The combination of Walker’s diabetes challenges and feeding her husband the right food to win on the court has made Allen a bit of a nutrition expert. She worked with Ray’s nutritionist to develop the perfect meal before a game, for training and what he needed more or less of for ideal BMI. She went organic, all grass-fed, and started focusing on the idea that food is potential. “Why bother putting something in your mouth that doesn’t help you be a better athlete, parent, or just better at your job?” She asks. That’s when Allen wrote her book, The Pregame Meal, that gave rise to her creating a popular cooking segment, which she executive produced and cohosted. “We had a professional athlete and chef on every show and it was about how to make quick, healthy, delicious meals to feed your home team and inspire your inner superstar,” Allen explains. The program aired for a year and a half before every Celtics game.
In addition to her book, Allen runs what she calls a “makeshift independent record label” out of her laundry room. She has a partner in New York and one artist they are representing, just to keep her toe in the game. Back at Northeastern, Allen was a Music Industry major and started a girls singing group called Shades that got picked up by Atlantic, and later, Motown Records. “We didn’t make much money,” she says with a laugh, but she did get to cut an album, sing a hit single, and tour the world performing. Now, she sings mostly in the house with her children and is completely content with that.

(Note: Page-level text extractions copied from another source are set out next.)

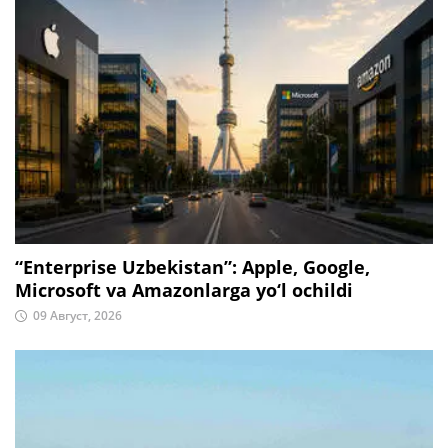
“Enterprise Uzbekistan”: Apple, Google,
Microsoft va Amazonlarga yo‘l ochildi
09 Август, 2026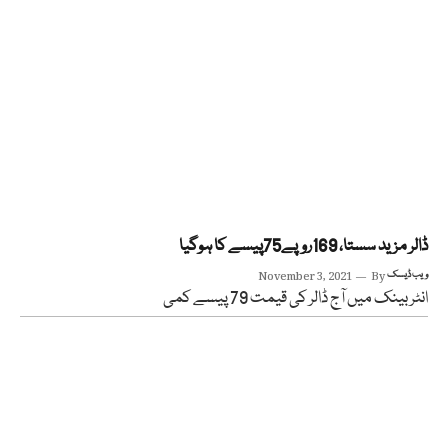
ڈالر مزید سستا، 169روپے75پیسے کا ہوگیا
ویب ڈیسک
By
November 3, 2021
انٹربینک میں آج ڈالر کی قیمت 79 پیسے کمی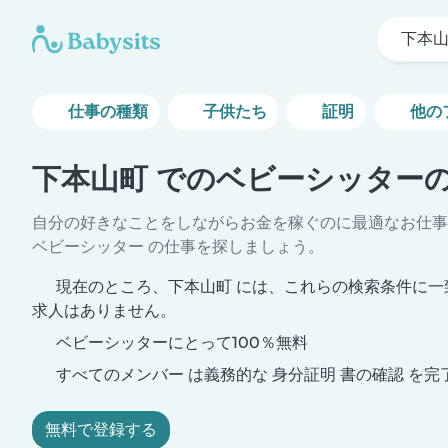
下本
仕事の種類
子供たち
証明
他の
下本山町 でのベビーシッター
自分の好きなことをしながらお金を稼ぐのに最適なお仕事
ベビーシッター の仕事を探しましょう。
現在のところ、下本山町 には、これらの検索条件に一
求人はありません。
ベビーシッターにとって100％無料
すべてのメンバー は義務的な 身分証明 書の確認 を完
無料で登録する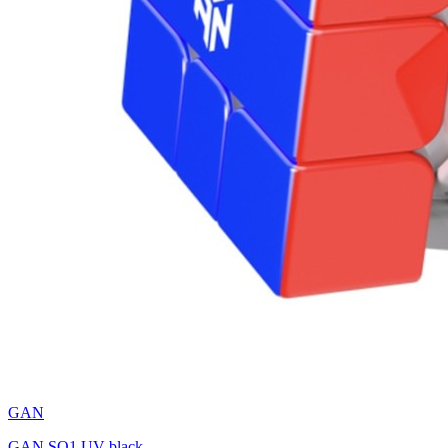
GAN
GAN SQ1 UV black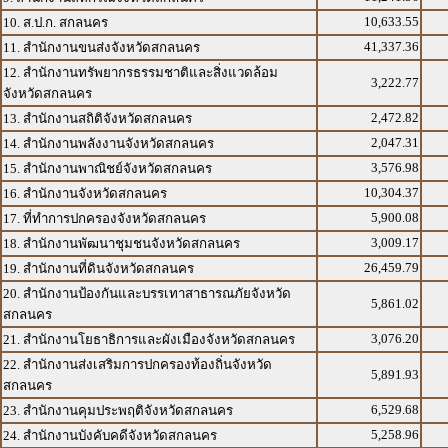
10,633.55
10. ส.ป.ก. สกลนคร
41,337.36
11. สำนักงานขนส่งจังหวัดสกลนคร
12. สำนักงานทรัพยากรธรรมชาติและสิ่งแวดล้อม
3,222.77
จังหวัดสกลนคร
2,472.82
13. สำนักงานสถิติจังหวัดสกลนคร
2,047.31
14. สำนักงานพลังงานจังหวัดสกลนคร
3,576.98
15. สำนักงานพาณิชย์จังหวัดสกลนคร
10,304.37
16. สำนักงานจังหวัดสกลนคร
5,900.08
17. ที่ทำการปกครองจังหวัดสกลนคร
3,009.17
18. สำนักงานพัฒนาชุมชนจังหวัดสกลนคร
26,459.79
19. สำนักงานที่ดินจังหวัดสกลนคร
20. สำนักงานป้องกันและบรรเทาสาธารณภัยจังหวัด
5,861.02
สกลนคร
3,076.20
21. สำนักงานโยธาธิการและผังเมืองจังหวัดสกลนคร
22. สำนักงานส่งเสริมการปกครองท้องถิ่นจังหวัด
5,891.93
สกลนคร
6,529.68
23. สำนักงานคุมประพฤติจังหวัดสกลนคร
5,258.96
24. สำนักงานบังคับคดีจังหวัดสกลนคร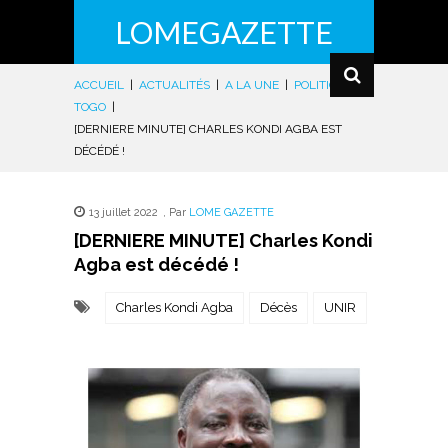
LOMEGAZETTE
ACCUEIL
|
ACTUALITÉS
|
A LA UNE
|
POLITIQUE
|
TOGO
|
[DERNIERE MINUTE] CHARLES KONDI AGBA EST
DÉCÉDÉ !
13 juillet 2022
,
Par
LOME GAZETTE
[DERNIERE MINUTE] Charles Kondi
Agba est décédé !
Charles Kondi Agba
Décès
UNIR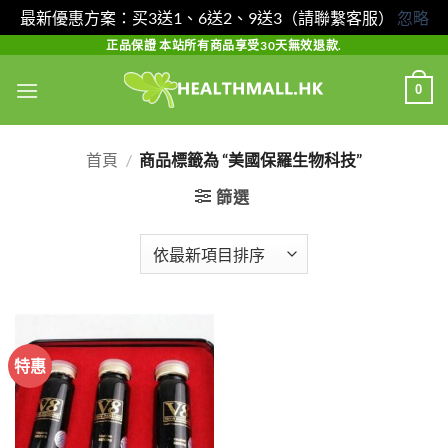
最新優惠方案：买3送1、6送2、9送3（請聯繫客服）
忽略
Skip
正品保證 本站所有商品享受30天無效退款.
to
0
content
首頁
/
商品標籤為 “美國保羅生物科技”
篩選
特惠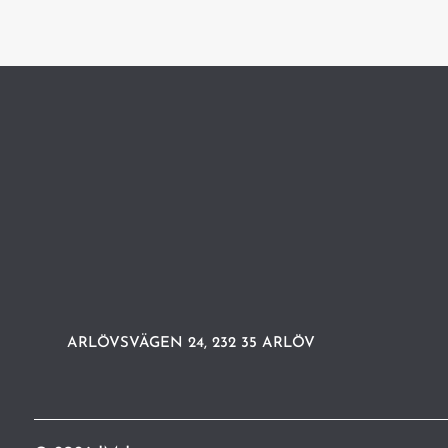
ARLÖVSVÄGEN 24, 232 35 ARLÖV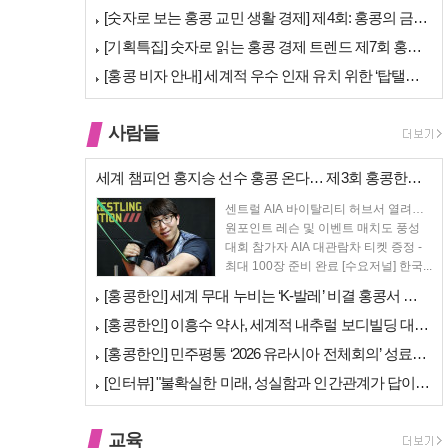
[숫자로 보는 홍콩 교민 생활 경제] 제4회: 홍콩의 금융 — 지표 및 …
[기획특집] 숫자로 읽는 홍콩 경제 트렌드 제7회 홍콩 문화·창의 산업…
[홍콩 비자 안내] 세계적 우수 인재 유치 위한 ‘탑탤런트 비자(TTPS…
사람들
세계 챔피언 홍지승 선수 홍콩 온다… 제3회 홍콩한인팔씨름대회 9월 12…
센트럴 AIA 바이탈리티 허브서 열려…
원포인트 레슨 및 이벤트 매치도 풍성
대회 참가자 AIA 대관람차 티켓 증정 -
최대 100장 준비 완료 [수요저널] 한국...
[홍콩한인] 세계 무대 누비는 ‘K-발레’ 비결 홍콩서 연다… 정발레스튜…
[홍콩한인] 이흥수 약사, 세계적 내추럴 보디빌딩 대회 WNBF 홍콩서 …
[홍콩한인] 민주평통 ‘2026 유라시아 전체회의’ 성료… 이재명 대통령…
[인터뷰] "불확실한 미래, 성실함과 인간관계가 답이다"… 최강욱 한은 …
교육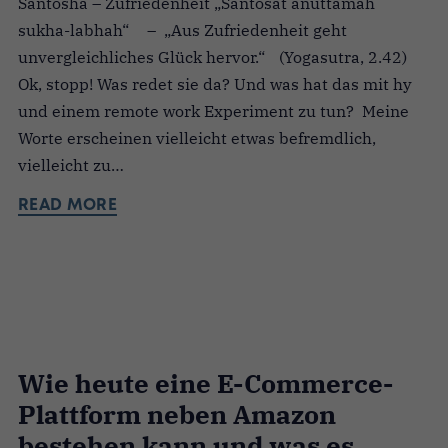
Santosha – Zufriedenheit „Santosat anuttamah
sukha-labhah“ – „Aus Zufriedenheit geht
unvergleichliches Glück hervor.“ (Yogasutra, 2.42)
Ok, stopp! Was redet sie da? Und was hat das mit hy
und einem remote work Experiment zu tun? Meine
Worte erscheinen vielleicht etwas befremdlich,
vielleicht zu…
READ MORE
Wie heute eine E-Commerce-
Plattform neben Amazon
bestehen kann und was es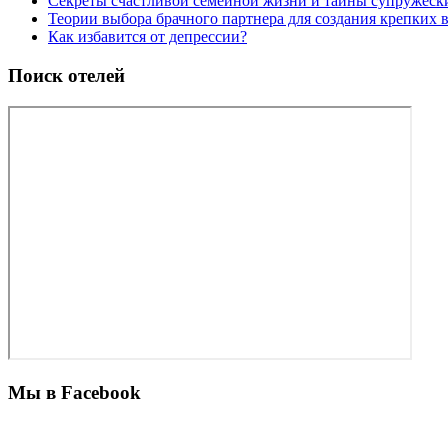
Секреты счастливой семейной жизни и тайны супружес
Теории выбора брачного партнера для создания крепких
Как избавится от депрессии?
Поиск отелей
Мы в Facebook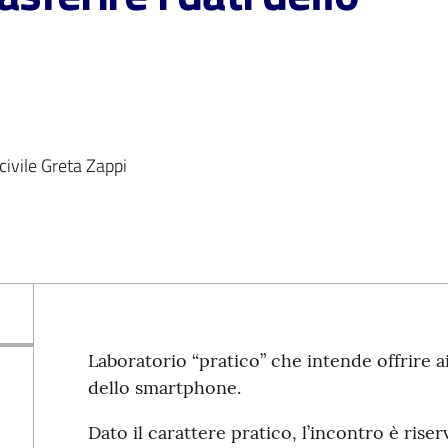
 civile Greta Zappi
Laboratorio “pratico” che intende offrire aiu
dello smartphone.
Dato il carattere pratico, l’incontro è ris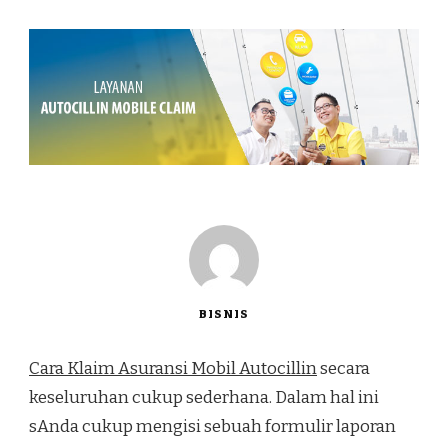
BISNIS
Cara Klaim Asuransi Mobil Autocillin
secara
keseluruhan cukup sederhana. Dalam hal ini
sAnda cukup mengisi sebuah formulir laporan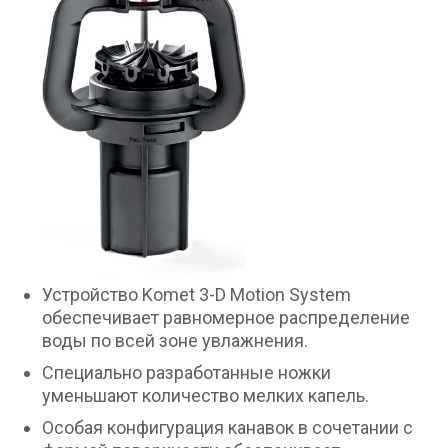
Устройство Komet 3-D Motion System
обеспечивает равномерное распределение
воды по всей зоне увлажнения.
Специально разработанные ножки
уменьшают количество мелких капель.
Особая конфигурация канавок в сочетании с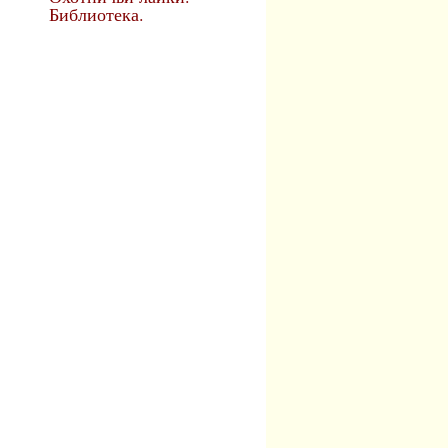
Библиотека.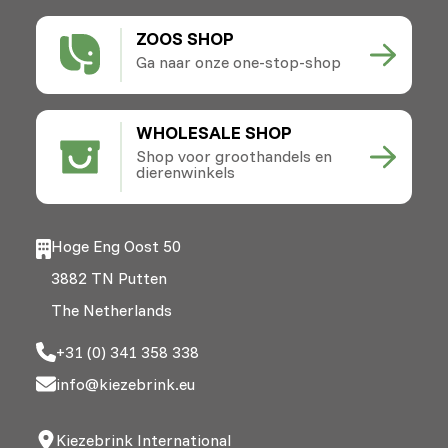
ZOOS SHOP
Ga naar onze one-stop-shop
WHOLESALE SHOP
Shop voor groothandels en
dierenwinkels
Hoge Eng Oost 50
3882 TN Putten
The Netherlands
+31 (0) 341 358 338
info@kiezebrink.eu
Kiezebrink International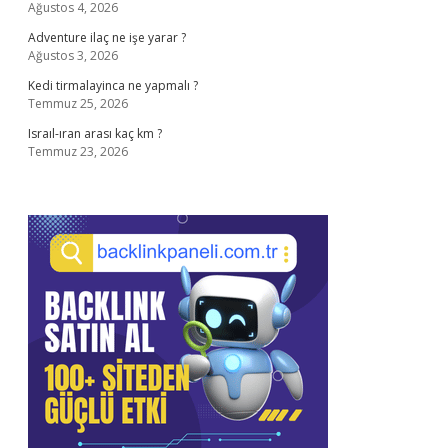
Ağustos 4, 2026
Adventure ilaç ne işe yarar ?
Ağustos 3, 2026
Kedi tirmalayinca ne yapmalı ?
Temmuz 25, 2026
Israıl-ıran arası kaç km ?
Temmuz 23, 2026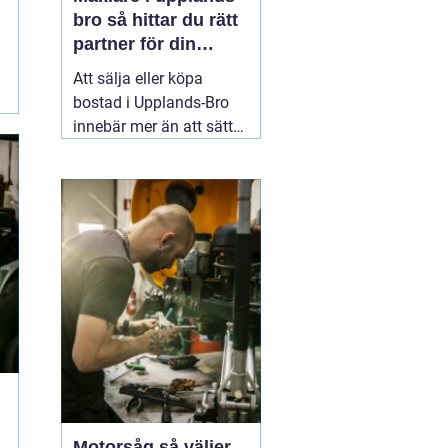
bro så hittar du rätt
partner för din
bostadsaffär
Att sälja eller köpa
bostad i Upplands-Bro
innebär mer än att sätta
ett pris och lägga ut en
annons. Marknaden rör
sig snabbt, varje område
har sina egna
förutsättningar och små
detaljer kan göra stor
skillnad för slutpriset. En
02 augusti 2026
Motorsåg så väljer,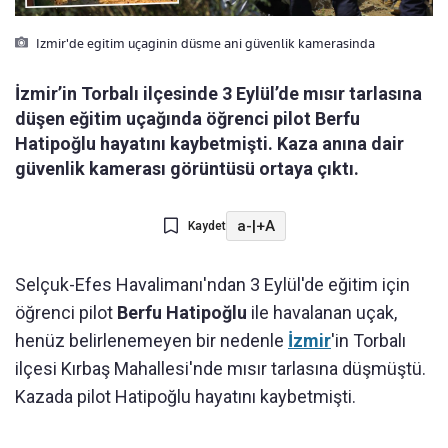
Izmir'de egitim uçaginin düsme ani güvenlik kamerasinda
İzmir’in Torbalı ilçesinde 3 Eylül’de mısır tarlasına
düşen eğitim uçağında öğrenci pilot Berfu
Hatipoğlu hayatını kaybetmişti. Kaza anına dair
güvenlik kamerası görüntüsü ortaya çıktı.
a-
|
+A
Kaydet
Selçuk-Efes Havalimanı'ndan 3 Eylül'de eğitim için
öğrenci pilot
Berfu Hatipoğlu
ile havalanan uçak,
henüz belirlenemeyen bir nedenle
İzmir
'in Torbalı
ilçesi Kırbaş Mahallesi'nde mısır tarlasına düşmüştü.
Kazada pilot Hatipoğlu hayatını kaybetmişti.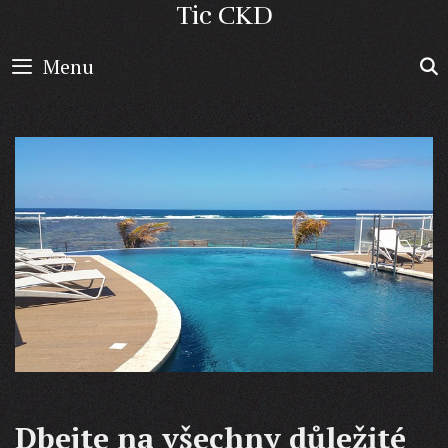
Skip
Tic CKD
to
Menu
content
Dbejte na všechny důležité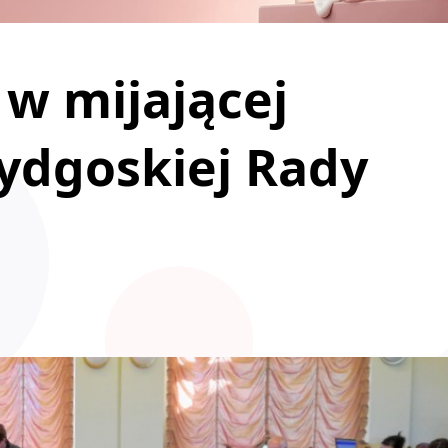
 w mijającej
bydgoskiej Rady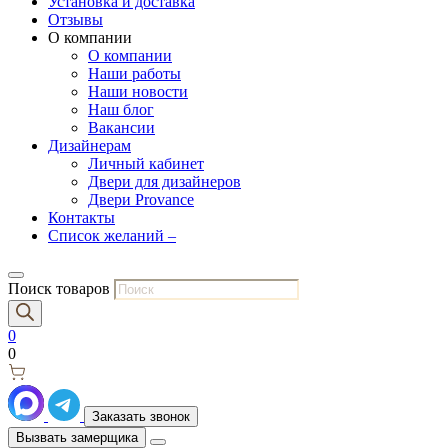
Установка и доставка
Отзывы
О компании
О компании
Наши работы
Наши новости
Наш блог
Вакансии
Дизайнерам
Личный кабинет
Двери для дизайнеров
Двери Provance
Контакты
Список желаний –
Поиск товаров
0
0
Заказать звонок
Вызвать замерщика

“If someone told me a year ago, ‘We want you to leave Wellesley and move to Miami because Miami is a more family-friendly city,’ I would have told them they were out of their mind. But it is. We’re together outside more, we paddleboard, we kayak, we go to the beach, we walk our dogs. I’m 38-years-old and I’ve never lived like this. I mean, I can’t believe people have been living like this and I didn’t know it. When you live in the east coast, in the Northeast, in the middle of the winter, you are running from the cold.” Indeed, Allen has lived in some fairly unfavorable climates following her husband from Milwaukee to Portland, Boston, and finally, sunny Miami. “I love Miami,” says Allen. “I don’t really know that I want to live anywhere else.”